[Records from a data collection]
*** Begin section ***

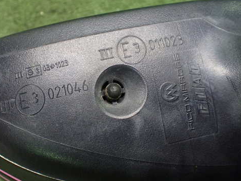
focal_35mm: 38
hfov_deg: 48.9
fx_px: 264
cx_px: 106
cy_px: 96
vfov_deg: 37.7
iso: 800
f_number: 2.3
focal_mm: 5.4
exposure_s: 1/100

*** End section ***

Return every entry above exactly. Pictures stay out.

focal_35mm: 38
hfov_deg: 48.9
fx_px: 264
cx_px: 106
cy_px: 96
vfov_deg: 37.7
iso: 800
f_number: 2.3
focal_mm: 5.4
exposure_s: 1/100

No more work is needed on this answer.